36 thoughts on “There Will be Nothing Funny About This Whatsoever, Unfortunately

  1. Ivy Willow

    Oh Meg… *hugs* I’m so sorry you had to go through this too. My twins tried to come at 15 weeks, then they started having the discordant growth problems. The also came a month early, just as things started to really go downhill. It’s so scary, I wish nobody had to deal with this. I’m glad they both ended up fine though. Mine did too, they are happy and healthy at this point.

      • Ivy Willow

        It’s craziness lol. Your post actually sparked one of my own, which is going up in a second. Thank you for writing about this. It’s hard, and though both my twins are fine now, it still haunts me in the back of my mind. While the situation is unfortunate, I’m glad to not feel alone in that scariness.

      • It’s a fear and sadness that never quite leaves you. I sobbed through every word writing it, and it’s been 12 years. Yes, I’m a giant sissy. 🙂

  2. Reblogged this on Books, Music, Photography, & Movies and commented:
    Until now, I have never heard of Twin to Twin Transfusion Syndrome (along with a lot of such medical terms , I am sure). Hope this post helps some one else by letting them know that there is hope. And as they say “hope is a good thing, maybe the best of things, and no good thing ever dies.”

  3. Oh my goodness… you know? I have never heard of this before. Granted I do not know any twins well enough to know this was a possibility. They do not run in my family and the only other twins I have known very well in my life were fraternal and normal. I will do a little more reading on this because it is something that people need to know.
    I’m glad your boys were both born Meg. What an awful thing to lose a child under any circumstances. Maybe with more education more twins can be saved! Thanks for sharing… 🙂

    • It was a shock to me as well. First, no twins in either family for over 200 years, but, as it turns out, identical twins are random. Who knew!? And then…this situation. I remember thinking, why would God give me this random blessing only to do this? It was a dark time…

  4. I have never heard of this either. Thank God for Dr. Julian and his kindness towards you (and I’m sure many other mothers in the same situation). Bless you – that must have been one of the most frightening things you’ve ever been through. Thank you for sharing.

  5. Reblogged this on and commented:
    This is a serious disorder and very prevalent from what I can see, please give a read, there is help for TTT in twin fetuses.

  6. Changeling

    As a mom and a medical professional, knowledge can be terrifying and unknowing. Many years ago, while pregnant with my oldest, I worked in a women’s center, performing those surgeries. They were some of the most amazing and terrifying procedures we did.
    I am glad that you were able to avoid surgical intervention, and get the boys as close to term as you did.

    We never know how strong we are, until we are tested

    • It’s someone I’d never wish on another person, and it’s made me eternally grateful for every single day, no matter how hard.
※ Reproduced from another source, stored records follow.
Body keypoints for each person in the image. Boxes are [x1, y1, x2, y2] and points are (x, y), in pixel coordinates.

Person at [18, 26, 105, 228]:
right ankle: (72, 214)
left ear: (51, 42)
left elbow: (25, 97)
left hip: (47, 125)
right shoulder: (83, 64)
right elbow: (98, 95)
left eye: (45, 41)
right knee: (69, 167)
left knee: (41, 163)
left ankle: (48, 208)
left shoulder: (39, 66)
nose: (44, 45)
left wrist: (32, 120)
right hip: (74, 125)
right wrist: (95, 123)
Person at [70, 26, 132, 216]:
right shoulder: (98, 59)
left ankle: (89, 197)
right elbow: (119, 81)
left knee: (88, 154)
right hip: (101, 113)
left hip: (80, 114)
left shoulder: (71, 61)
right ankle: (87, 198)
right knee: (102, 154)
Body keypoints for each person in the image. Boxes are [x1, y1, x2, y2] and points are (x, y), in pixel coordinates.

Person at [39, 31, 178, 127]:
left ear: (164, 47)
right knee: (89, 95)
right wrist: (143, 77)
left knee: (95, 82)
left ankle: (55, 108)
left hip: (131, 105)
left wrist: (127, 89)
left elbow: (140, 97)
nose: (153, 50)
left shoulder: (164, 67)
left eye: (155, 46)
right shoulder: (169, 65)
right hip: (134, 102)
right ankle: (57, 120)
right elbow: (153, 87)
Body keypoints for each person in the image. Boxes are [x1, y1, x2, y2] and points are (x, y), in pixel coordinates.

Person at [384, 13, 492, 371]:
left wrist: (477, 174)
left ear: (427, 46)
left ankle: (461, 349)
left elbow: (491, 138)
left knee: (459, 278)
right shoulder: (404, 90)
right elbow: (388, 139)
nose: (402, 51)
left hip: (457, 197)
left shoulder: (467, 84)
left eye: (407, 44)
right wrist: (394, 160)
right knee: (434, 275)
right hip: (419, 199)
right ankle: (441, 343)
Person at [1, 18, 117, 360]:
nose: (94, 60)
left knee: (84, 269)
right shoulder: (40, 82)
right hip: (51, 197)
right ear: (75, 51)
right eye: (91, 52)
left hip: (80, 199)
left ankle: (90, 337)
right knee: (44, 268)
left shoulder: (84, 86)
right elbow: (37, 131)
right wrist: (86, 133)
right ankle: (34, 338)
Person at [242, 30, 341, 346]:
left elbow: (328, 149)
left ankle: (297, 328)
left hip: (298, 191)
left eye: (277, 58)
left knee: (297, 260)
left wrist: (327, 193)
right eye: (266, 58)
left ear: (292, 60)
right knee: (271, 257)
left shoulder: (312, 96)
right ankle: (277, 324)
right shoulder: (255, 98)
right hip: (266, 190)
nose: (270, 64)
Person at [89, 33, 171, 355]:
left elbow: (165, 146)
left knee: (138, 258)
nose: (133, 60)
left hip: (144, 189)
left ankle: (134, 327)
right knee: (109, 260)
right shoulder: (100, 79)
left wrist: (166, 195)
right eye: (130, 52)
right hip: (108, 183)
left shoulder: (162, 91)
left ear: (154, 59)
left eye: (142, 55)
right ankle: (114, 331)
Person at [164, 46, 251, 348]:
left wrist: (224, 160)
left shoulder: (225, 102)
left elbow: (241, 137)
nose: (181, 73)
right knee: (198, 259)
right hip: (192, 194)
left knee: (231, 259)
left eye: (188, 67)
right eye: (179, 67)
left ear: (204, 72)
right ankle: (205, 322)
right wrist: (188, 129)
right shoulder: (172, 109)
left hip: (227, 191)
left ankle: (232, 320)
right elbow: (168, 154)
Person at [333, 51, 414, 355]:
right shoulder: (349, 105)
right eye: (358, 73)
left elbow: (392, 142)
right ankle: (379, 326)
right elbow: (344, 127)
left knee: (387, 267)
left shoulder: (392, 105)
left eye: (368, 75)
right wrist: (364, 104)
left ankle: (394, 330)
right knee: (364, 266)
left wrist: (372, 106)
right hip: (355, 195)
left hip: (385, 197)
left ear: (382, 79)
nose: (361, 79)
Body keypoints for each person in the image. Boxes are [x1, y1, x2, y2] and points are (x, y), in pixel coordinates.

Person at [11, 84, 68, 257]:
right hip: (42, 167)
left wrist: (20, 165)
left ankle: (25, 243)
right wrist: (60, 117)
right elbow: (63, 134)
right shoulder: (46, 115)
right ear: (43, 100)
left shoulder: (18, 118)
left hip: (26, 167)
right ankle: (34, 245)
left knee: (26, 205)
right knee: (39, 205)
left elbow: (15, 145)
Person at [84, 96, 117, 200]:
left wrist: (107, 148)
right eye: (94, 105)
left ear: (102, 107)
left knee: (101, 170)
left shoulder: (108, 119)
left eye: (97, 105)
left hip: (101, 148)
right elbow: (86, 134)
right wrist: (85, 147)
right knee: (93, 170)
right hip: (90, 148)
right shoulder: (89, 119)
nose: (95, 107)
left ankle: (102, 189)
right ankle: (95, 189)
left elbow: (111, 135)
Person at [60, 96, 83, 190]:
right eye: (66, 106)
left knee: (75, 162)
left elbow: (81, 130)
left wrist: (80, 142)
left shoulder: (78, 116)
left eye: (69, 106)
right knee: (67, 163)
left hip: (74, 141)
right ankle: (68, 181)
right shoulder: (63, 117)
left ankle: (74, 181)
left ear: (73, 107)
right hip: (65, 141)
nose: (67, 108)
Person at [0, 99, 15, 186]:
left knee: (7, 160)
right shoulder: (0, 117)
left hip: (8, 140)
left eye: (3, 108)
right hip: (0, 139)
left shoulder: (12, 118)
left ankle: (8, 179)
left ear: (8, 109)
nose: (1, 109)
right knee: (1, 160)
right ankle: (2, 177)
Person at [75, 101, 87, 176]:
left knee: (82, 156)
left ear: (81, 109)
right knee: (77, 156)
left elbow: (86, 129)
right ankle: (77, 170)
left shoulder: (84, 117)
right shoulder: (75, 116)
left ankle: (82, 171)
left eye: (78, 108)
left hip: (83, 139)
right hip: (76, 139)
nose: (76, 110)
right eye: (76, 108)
Through every single sleepless week, trying to breastfeed two premature babies, being constantly peed on or spit up on, exhausted and hurting, I felt nothing but gratitude and happiness, because every single thing was because they made it, and how could that be anything but perfection. 🙂 That was the gift of the situation…the perspective.

  7. I don’t think I’ve commented on your posts before even though they are a regular source of humour for me. This story is in turn heart rending and amazing showing the best of human nature from a man who was a complete stranger to you. It gives you some faith in humanity. I’m so glad everything turned out well and you never had to discover what it felt like to wonder about the lost twin.
    Keep up the good work!

  8. I also had never heard of this. Of course am very glad for you being wise enough to look further, and that doctor being so kind and generous.

    I was also sent home to rest, and told that was all I could do, for a dangerously undersized fetus (not a twin–problems due to my illnesses). Hah! I also upped my caloric intake drastically, eating like a whale. It worked. I wonder how many women, with singles or twin pregnancies, are still not being given this basic advice?